非核化交渉仕切り直し 「寧辺」以外が焦点に
【ハノイ=鈴木壮太郎】トランプ米大統領と北朝鮮の金正恩(キム・ジョンウン)委員長による2度目の米朝首脳会談は非核化に関する合意文書をまとめることができず、米朝の非核化交渉は仕切り直しとなる。2日間の首脳会談で米側は寧辺(ニョンビョン)以外の核施設を含めた幅広い非核化措置を求めたが、北朝鮮側は限定的な非核化措置に固執した。今後の継続協議ではこの溝を埋められるかどうかが焦点となる。

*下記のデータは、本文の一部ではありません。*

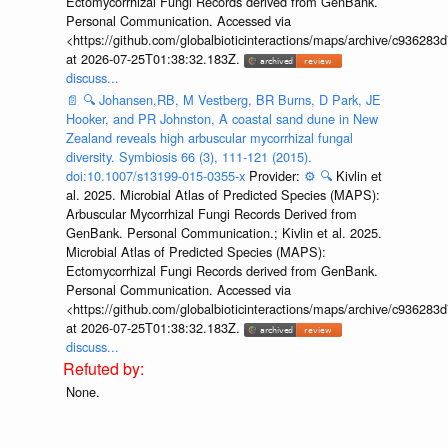
Ectomycorrhizal Fungi Records derived from GenBank.
Personal Communication. Accessed via
<https://github.com/globalbioticinteractions/maps/archive/c936
at 2026-07-25T01:38:32.183Z.
discuss...
📄
🔍
Johansen,RB, M Vestberg, BR Burns, D Park, JE
Hooker, and PR Johnston, A coastal sand dune in New
Zealand reveals high arbuscular mycorrhizal fungal
diversity. Symbiosis 66 (3), 111-121 (2015).
doi:10.1007/s13199-015-0355-x
Provider:
⚙️
🔍
Kivlin et
al. 2025. Microbial Atlas of Predicted Species (MAPS):
Arbuscular Mycorrhizal Fungi Records Derived from
GenBank. Personal Communication.; Kivlin et al. 2025.
Microbial Atlas of Predicted Species (MAPS):
Ectomycorrhizal Fungi Records derived from GenBank.
Personal Communication. Accessed via
<https://github.com/globalbioticinteractions/maps/archive/c936
at 2026-07-25T01:38:32.183Z.
discuss...
None.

会談が物別れに終わった後の1日午前0時(日本時間同2時)すぎ。李容浩(リ・ヨンホ)外相は金正恩氏が泊まるホテルで緊急記者会見を開き、北朝鮮が提案した非核化措置を明らかにした。
米国が国連制裁の一部を解除すれば、寧辺地区のプルトニウムとウランを含むすべての核施設を米国専門家の立ち会いのもと両国の技術者の共同作業で永久に完全廃棄する。核実験と大陸間弾道ミサイル(ICBM)発射の永久中止も文書で確約すると表明した。
異例の深夜会見で交渉内容を明かしたのは、北朝鮮側が制裁の全面解除を求めたとするトランプ氏の発言に反論するためだ。李氏は「米国が再交渉を提案してきても我々の立場は変わらない」と強調した。

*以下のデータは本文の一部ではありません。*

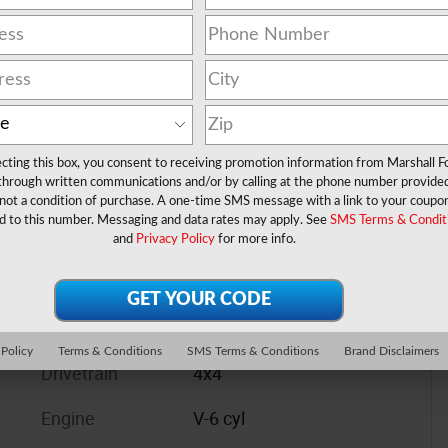
cyl
ecting this box, you consent to receiving promotion information from Marshall F
 through written communications and/or by calling at the phone number provide
not a condition of purchase. A one-time SMS message with a link to your coupon
d to this number. Messaging and data rates may apply. See
SMS Terms & Condit
and
Privacy Policy
for more info.
 Policy
Terms & Conditions
SMS Terms & Conditions
Brand Disclaimers
Drivetrain
4x4
Engine
V-6 cyl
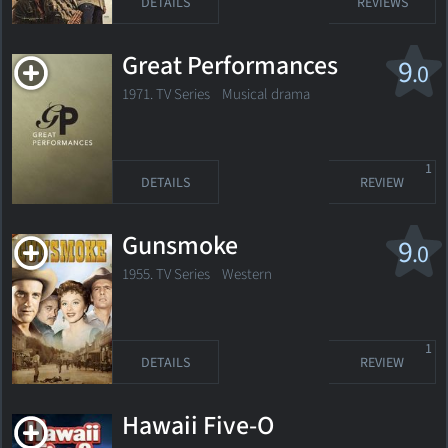
DETAILS
REVIEWS
Great Performances
9
.0
1971. TV Series
Musical drama
1
DETAILS
REVIEW
Gunsmoke
9
.0
1955. TV Series
Western
1
DETAILS
REVIEW
Hawaii Five-O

崔善姫(チェ・ソンヒ)外務次官も1日の韓国メディアとのインタビューで米国の要求を「無理な主張」と指摘し「(金正恩氏が)米国のやり方に不信感を覚え、考えが少し変わった気がした」と述べた。制裁が続けば「新たな道」を模索せざるをえないとした金正恩氏の新年の辞にも言及し、米国をけん制した。

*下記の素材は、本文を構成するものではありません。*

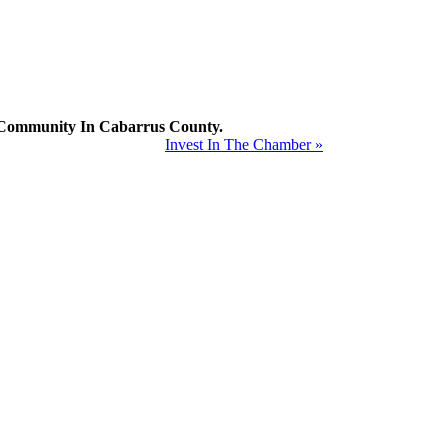
mmunity In Cabarrus County.
Invest In The Chamber »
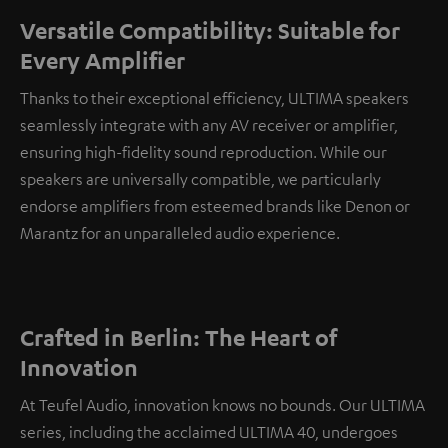
Versatile Compatibility: Suitable for
Every Amplifier
Thanks to their exceptional efficiency, ULTIMA speakers
seamlessly integrate with any AV receiver or amplifier,
ensuring high-fidelity sound reproduction. While our
speakers are universally compatible, we particularly
endorse amplifiers from esteemed brands like Denon or
Marantz for an unparalleled audio experience.
Crafted in Berlin: The Heart of
Innovation
At Teufel Audio, innovation knows no bounds. Our ULTIMA
series, including the acclaimed ULTIMA 40, undergoes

米朝のズレは、非核化の対象や手法を巡るものだ。米国務省高官は1日、寧辺の核施設廃棄は「2018年9月の南北共同宣言で提起したもので、新しい提案ではない」と指摘した。米専門誌が18年7月に存在を報じたウラン濃縮の秘密施設「カンソン」についても、トランプ氏は記者会見で「把握している」と述べた。専門家はこうした施設が寧辺以外に10カ所はあるとみている。
核実験とICBMの中止も金正恩氏が18年4月の朝鮮労働党中央委員会総会ですでに表明しており、新味はない。米国のビーガン北朝鮮担当特別代表は1月の講演で、北朝鮮に核施設だけでなく、現在保有している核物質、核兵器、弾道ミサイル、発射台、他の大量破壊兵器を含めた廃棄を求めた。「大量破壊兵器とミサイル開発の全容」も申告すべきだと語った。
北朝鮮は非核化でどこまで踏み込むのか。北朝鮮の内部事情に詳しい金正奉(キム・ジョンボン)元韓国国家安全保障会議情報管理室長は「金正恩氏が祖父、父の代からの『遺訓』である核の放棄はできず、米国の要求には応えられない」と指摘する。
北朝鮮が交渉を打ち切る可能性は低い。国連安全保障理事会の制裁を解除・縮小するには米国との合意は欠かせないからだ。
ただ、金正恩氏に「完全な核放棄」の覚悟がないまま、小手先で新たな非核化措置を米国に提案しても「ビッグディール」を求めるトランプ氏が満足するレベルには届かない。3回目の首脳会談が実現するかは不透明だ。